Whatever the reason therefor may be,—emotional temperament, weariness with physical privation, bitterness of unrecognised talent, disgust with the ugliness of modern commercialism and industrialism, the subtle connection between freedom of thought and freedom of form (noted in the discussion of poetry), or all these things combined,—it is safe to venture the assertion that there are, and long have been, in France more revolutionists of various stripes among the artists than among any other class of the community engaged in liberal pursuits.

The great Courbet—to go no farther back—was a disciple of Proudhon. “Il avait,” to use the picturesque phrase of Jules Vallès, “du charbon dans le crâne.” The story of Courbet’s career of revolt—largely mingled with sheer legend, it is true, but even so scarcely more extraordinary than the reality—is world property. Courbet suffered imprisonment for his opinions, and had his pictures and household effects sold by the state.

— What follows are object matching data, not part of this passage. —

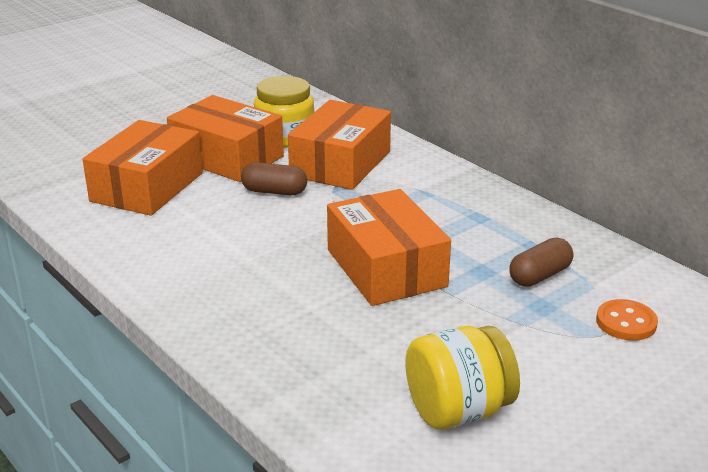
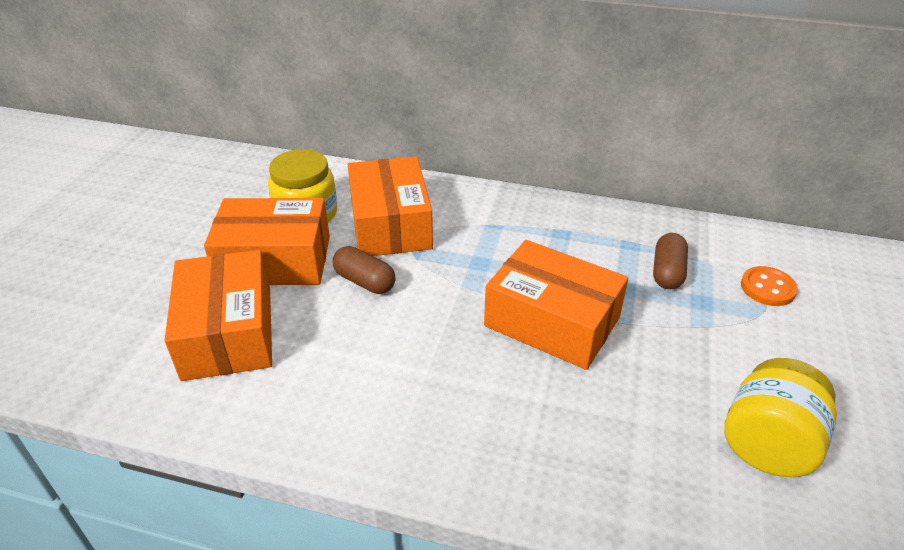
camera: 35 degrees left, 10 degrees up
brown capsule [241,162,307,195] -> brown capsule turned 60 degrees clockwise [333,246,396,294]

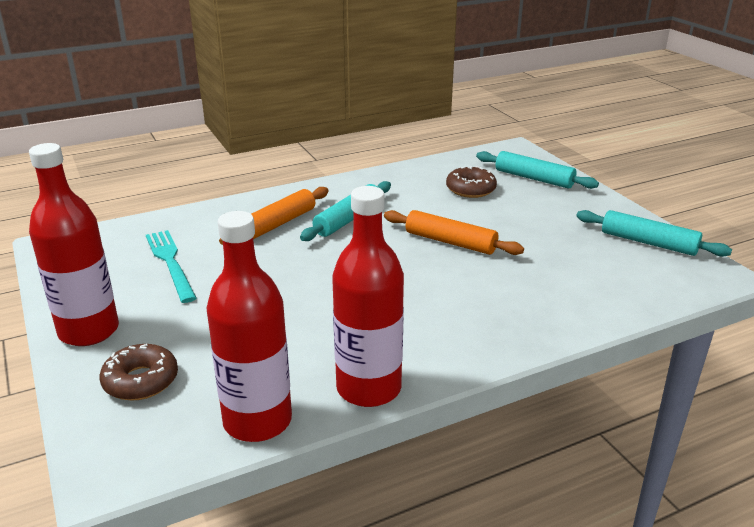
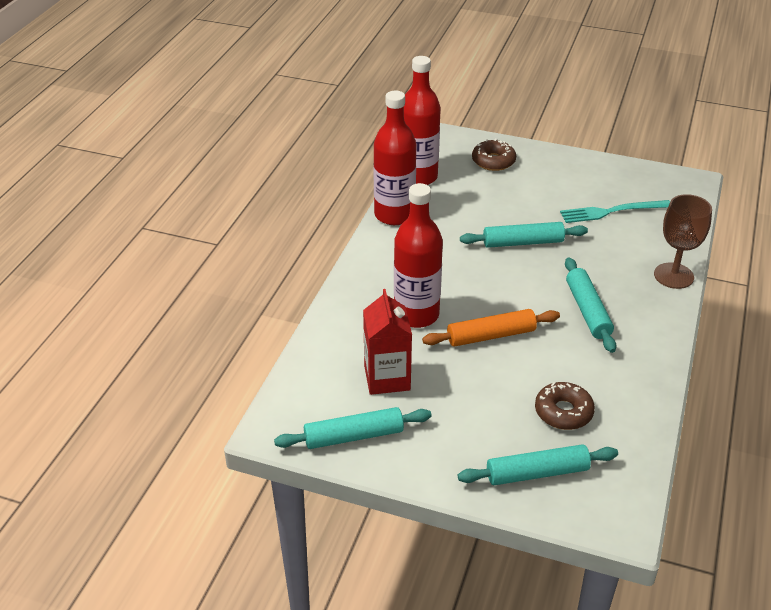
camera: 135 degrees right, 10 degrees up
red bottle [29,143,119,346] -> red bottle moved to [394,183,443,328]
turquoise fork [146,230,197,303] -> turquoise fork turned 150 degrees clockwise [560,200,670,223]
orange rolling pin [219,187,329,245] -> none
none -> red carton [363,289,412,395]
none -> turquoise rolling pin [460,222,588,248]
none -> brown goblet [654,194,712,289]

Cazin, mildest of painters, was so involved in the Commune that he was forced to take refuge in London, where he supported himself by making artistic earthen jars. Eugène Carrière, whose simple, original, eminently human art is slowly conquering two hemispheres, is an outspoken antagonist of society as it is.

It is impossible for me to say whether a majority of the Impressionists hold (apart from their art, which has proved profoundly revolutionary) revolutionary views. It is currently known, however, that Pissarro, Cezanne, and Delattre hold, or did hold, such views; and the more prominent Neo-Impressionists have anarchistic leanings almost to a man. As to the social attitude of Maximilien Luce, Ibels, Paul Signac, Pissarro fils, Félix Vallotton, Francis Jourdain (present managing editor of Le Libertaire), and Van Rysselberghe, for example, there is no possibility of dispute.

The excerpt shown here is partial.